Study text START

In Ondine, the composer Daniela DeMatos focused on conveying the emotional swells inherent in Garret Jon Groenveld’s text: love, romance, seduction all produced differing musical colors in conjunction with the changing scenic projector images. This work attempted to cover the entire narrative of this romance with the water nymph. Because of the intensely emotional drama, the work seemed to necessitate denser orchestrations, unfulfilled with just piano accompaniment; adding to this imbalance, the captivatingly expressive strength of the soprano seemed to overpower both the tenor and accompaniment.

With the addition of the flutist Nicholas Southwick and violist Lilian-Terri Dahlenburg into the texture, Tom Cipullo adapted a poem by the authentically New Englander William Carpenter in The Husbands. After four operas with merely piano accompaniment, the trio, led by the lively and lyrical pianist Patricia Au, provided a wider range of musical colors and interactive possibilities. Through beautiful neoromantic undulations and dreamlike passages, dancer Julie Leavitt portrayed the quaint adventures of a group of elderly women and their nostalgic reflections; the two vocalists acted as observing narrators, accentuating their enthusiasm through coalescing melodies. The admirable ensemble cohesion brought these individual characters and musicians into a unified narrative. At one moment flutist intensely focused on soprano Jessica Jacobs to produce a seamless unison response and accent to the poetry before delving into his own melodious solo.

The words of playwright Jon Jory found an appropriate home in Always. By examining the beginning and end of a modern romance simultaneously, a quartet of singers reflected this theatrical scene as a couple filled with fresh, blind, and idealistic love opposed the same couple’s entropic destination. All too relatable. As the piano accompaniment merely provided background soundtrack for most of this opera, the contrasts and contradictions were revealed through ironic harmonious parallels between the pair of couples, highlighting composer Jonathan Bailey Holland’s excellence in writing for voices contrapuntally. The wardrobe choices intensified this contrast to a humorous degree: business casual deteriorates to baggy jeans and sweatpants.

A Tall Order (Laura DellaFera and Dustin Damonte) (Dan Busler photo)
A Tall Order (Laura DellaFera and Dustin Damonte) (Dan Busler photo)

Study text END
Extracted entries START

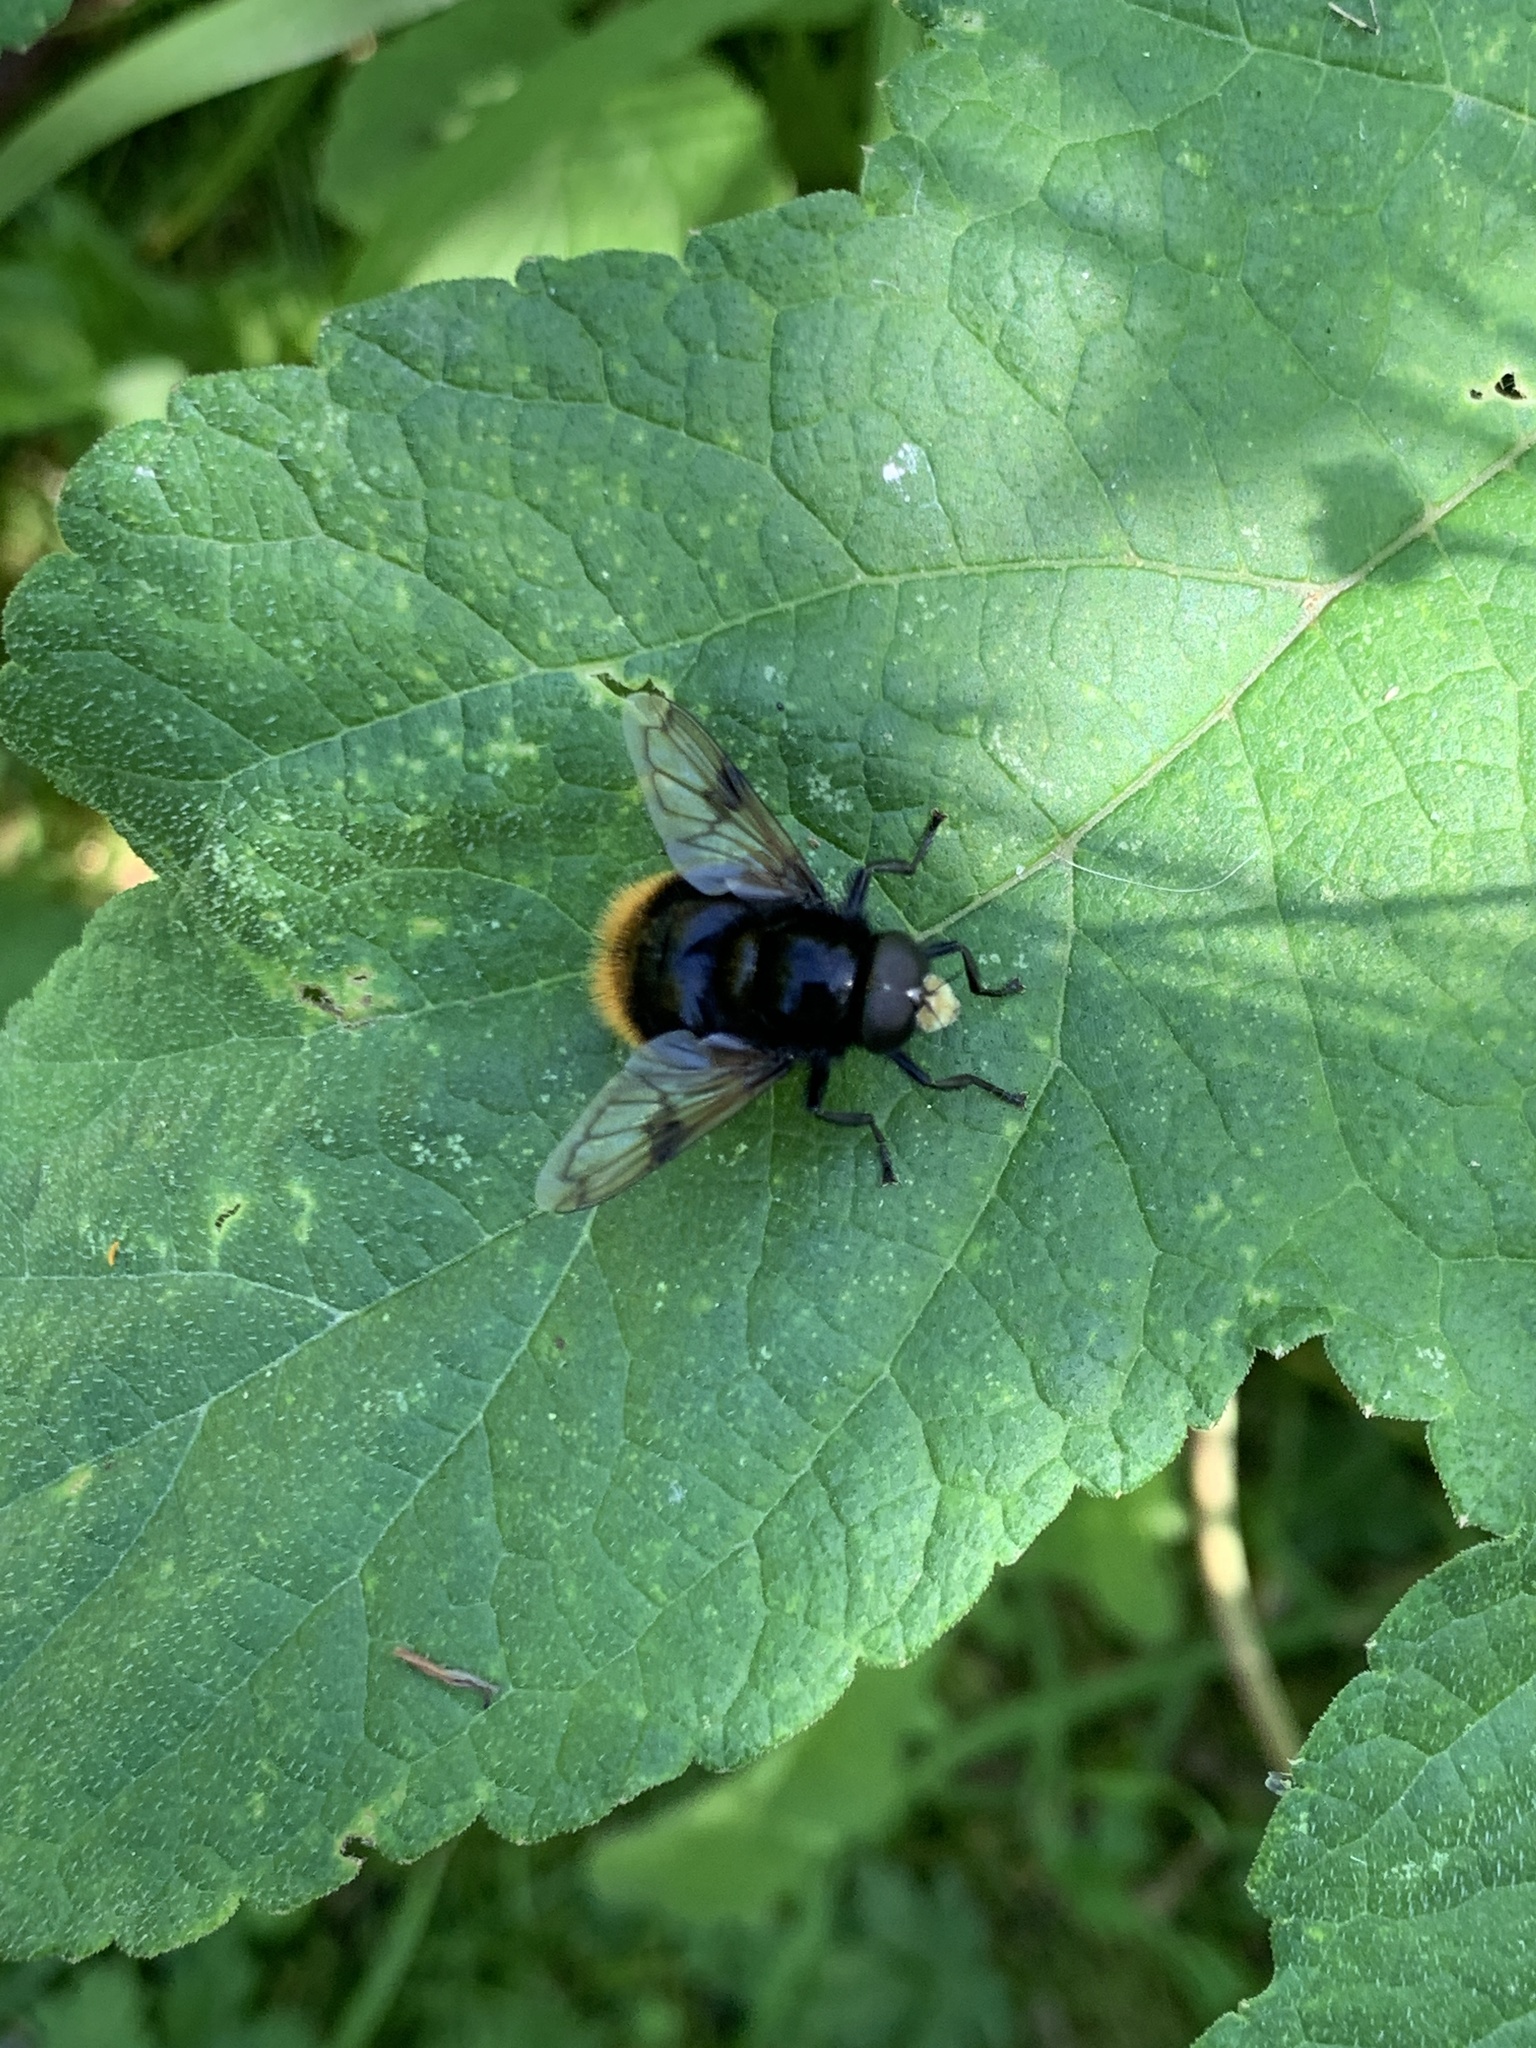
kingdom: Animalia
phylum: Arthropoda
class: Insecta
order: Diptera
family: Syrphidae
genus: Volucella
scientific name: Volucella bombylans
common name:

Extracted entries END
Extracted entries START

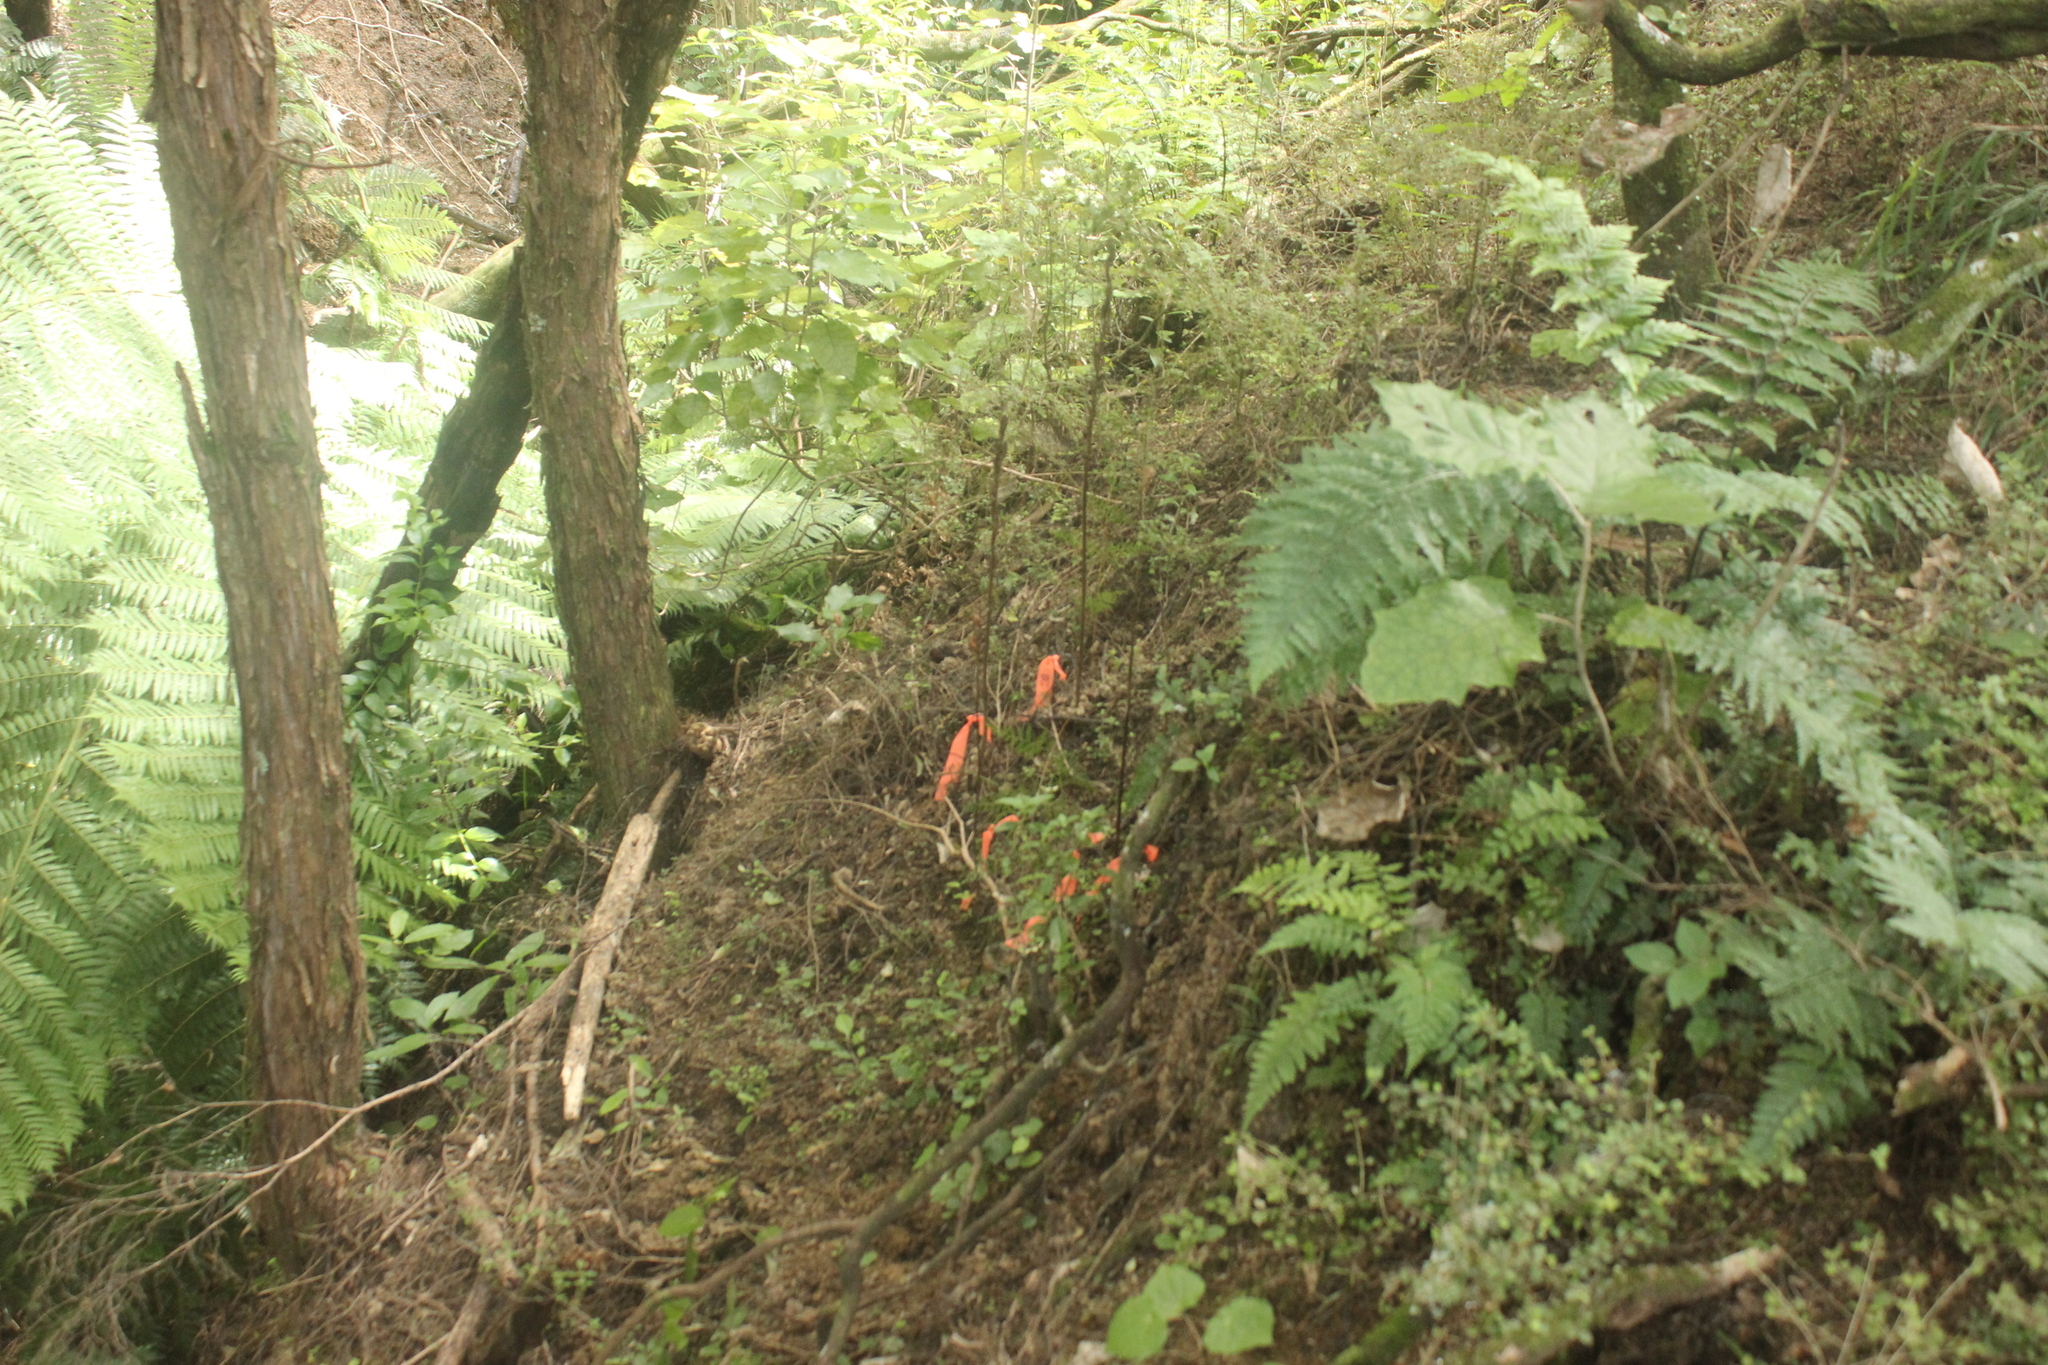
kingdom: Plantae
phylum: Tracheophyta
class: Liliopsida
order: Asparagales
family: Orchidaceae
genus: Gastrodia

Extracted entries END

▶ _Questions to answer_:
**1.** In the opera review, which pianist led the trio in The Husbands?
**2.** Repeat the opera review from "In Ondine, the" up to and including "tenor and accompaniment.".
**3.** Write what comes next in the opera review, picking up after its last sentence.
The records are separate from the opera review and unrelated to it.

▶ _Answers_:
**1.** Patricia Au

**2.**
In Ondine, the composer Daniela DeMatos focused on conveying the emotional swells inherent in Garret Jon Groenveld’s text: love, romance, seduction all produced differing musical colors in conjunction with the changing scenic projector images. This work attempted to cover the entire narrative of this romance with the water nymph. Because of the intensely emotional drama, the work seemed to necessitate denser orchestrations, unfulfilled with just piano accompaniment; adding to this imbalance, the captivatingly expressive strength of the soprano seemed to overpower both the tenor and accompaniment.

**3.**
The uproarious A Tall Order, accompanied by piano and drum set, explored the complexities of a first date and the internal conflicts in deciding what to order. What are the psychological implications of ordering just the salad? The composer John Greer took this absurdly comedic narrative, bringing the music into the joke. The musical accompaniment introduced the ambience with the swing of a jazzy cabaret; through almost cartoony timings, the music associated Castanets with sensuality, passionate tango music with Chilean sea bass, and even an offstage chorus for moments of enlightenment, adapting to the tumultuous emotions of the woman. The vocalists Laura DellaFera and Dustin Damonte navigated the active choreography with theatrical flair and vaudevillian execution. This comic ordeal paralleled the humorous ending of the concert’s first half, and provided a delightful finish to the diverse program, like a crème brûlée with Spanish sherry.

As an admittedly irregular opera attender, much pleased me about BOC’s approach to contemporary opera. The robust crew of stage directors and often underappreciated librettists deserve praise for the success. In the contemporary classical ethos, some very strong dramatic and humorous moments emerged with surprising emotional power. Opera buffa tropes of unfulfilled romance, soprano arias, comic scenarios were strewn throughout.  Due in part to the prominent musical theater influence, opera seemed more relevant than ever.

David Stevens is a Boston-based saxophonist and woodwind doubler, recently graduated from NEC with a double master’s in saxophone performance and music theory. In addition to performing, he spends much of his time as an educator, arts administrator, and theorist.